#### Document text:
Multi-Contributor Combination Function
Status & scope
- Stage: DRAFT — ready to implement (replaces the
min(pair_scores)placeholder incorrelation.py:473-474) - Layer: compute (pure combination math — parallax library)
- Depends on: SPEC-PLATFORM-04 (Parallax service), CL-06 (lens emission), CL-09 (evidence chain), CL-08 (classification)
- Consumed by: quorum evaluation (weighted policies), dissent (
conflict_indicatoremission path), consensus session - Milestone: P0 — gates real production federation; gates Q3 2026 GA
Purpose
The current correlation.py:473-474 joint-confidence path is a placeholder:
all_scores = [r.pair_score for r in contributing_tuple if r.pair_score > 0]
confidence = min(all_scores) if all_scores else cluster.aggregate_confidence
min(pair_scores) is wrong for production multi-contributor fusion. It ignores authority weighting (the STANAG 2022 fields accuracy and credibility already in ContributingRecord), it produces no conflict indicator, and it cannot represent dissent. This spec defines the real combiner.
Inputs and Outputs
Input
A list of contributions from N federates that have already produced pair scores against a common candidate match:
@dataclass(frozen=True)
class Contribution:
contributor_id: str # federate identifier (also serves as tenant_id when
# contribution arrives via federation per CL-10)
pair_score: float # [0.0, 1.0] — output of pair-level scoring
accuracy: int # STANAG 2022 source accuracy: 1 (high) – 6 (low)
credibility: int # STANAG 2022 data credibility: 1 (high) – 6 (low)
signer_key_id: str # for evidence chain (CL-09)
classification: str # contributor-declared classification of THIS contribution
# (per CL-08; combiner computes output_classification from these)
Field Authority
| Field | Authority | Notes |
|---|---|---|
classification (on Contribution) |
Contributor declares its own | What the contributing federate says about its own derived feature |
output_classification (on CombinationResult) |
Combiner computes per CL-08 propagation rule | max-of-inputs by default; declared / downgraded per lens spec |
tenant_id (NOT on Contribution) |
Session-scoped per CL-10 | Contributions inherit tenant context from the session they're added to; not duplicated on each contribution |
Output
@dataclass(frozen=True)

#### Listing:
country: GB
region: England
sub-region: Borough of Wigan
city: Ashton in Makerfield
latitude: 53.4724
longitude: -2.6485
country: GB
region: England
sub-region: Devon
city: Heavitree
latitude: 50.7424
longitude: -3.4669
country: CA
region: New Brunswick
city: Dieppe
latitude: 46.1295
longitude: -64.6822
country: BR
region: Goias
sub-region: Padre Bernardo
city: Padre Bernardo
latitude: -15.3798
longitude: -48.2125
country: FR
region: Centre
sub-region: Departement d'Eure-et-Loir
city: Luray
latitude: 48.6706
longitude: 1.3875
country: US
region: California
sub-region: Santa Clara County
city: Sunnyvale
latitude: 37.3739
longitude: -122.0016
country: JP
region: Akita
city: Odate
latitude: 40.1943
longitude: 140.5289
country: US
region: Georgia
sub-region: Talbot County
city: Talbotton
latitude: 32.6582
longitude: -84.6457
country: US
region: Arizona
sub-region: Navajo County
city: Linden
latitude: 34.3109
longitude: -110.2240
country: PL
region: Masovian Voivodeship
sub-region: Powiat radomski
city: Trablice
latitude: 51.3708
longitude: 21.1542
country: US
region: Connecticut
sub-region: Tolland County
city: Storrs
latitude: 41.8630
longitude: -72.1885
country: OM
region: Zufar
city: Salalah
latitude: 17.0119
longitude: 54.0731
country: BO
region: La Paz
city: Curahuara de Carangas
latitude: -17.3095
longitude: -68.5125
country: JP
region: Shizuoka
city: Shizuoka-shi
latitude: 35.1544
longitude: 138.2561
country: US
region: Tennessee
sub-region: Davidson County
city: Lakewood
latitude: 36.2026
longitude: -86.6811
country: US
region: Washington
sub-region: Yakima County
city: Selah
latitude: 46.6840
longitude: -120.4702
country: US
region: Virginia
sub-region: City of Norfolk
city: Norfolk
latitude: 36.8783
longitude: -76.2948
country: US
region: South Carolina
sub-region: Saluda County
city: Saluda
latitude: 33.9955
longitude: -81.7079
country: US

#### Objective:
Can you print the combination-function spec word for word, from "Inputs and Outputs" to "federation per CL-10)"?

#### Task output:
Inputs and Outputs
Input
A list of contributions from N federates that have already produced pair scores against a common candidate match:
@dataclass(frozen=True)
class Contribution:
contributor_id: str # federate identifier (also serves as tenant_id when
# contribution arrives via federation per CL-10)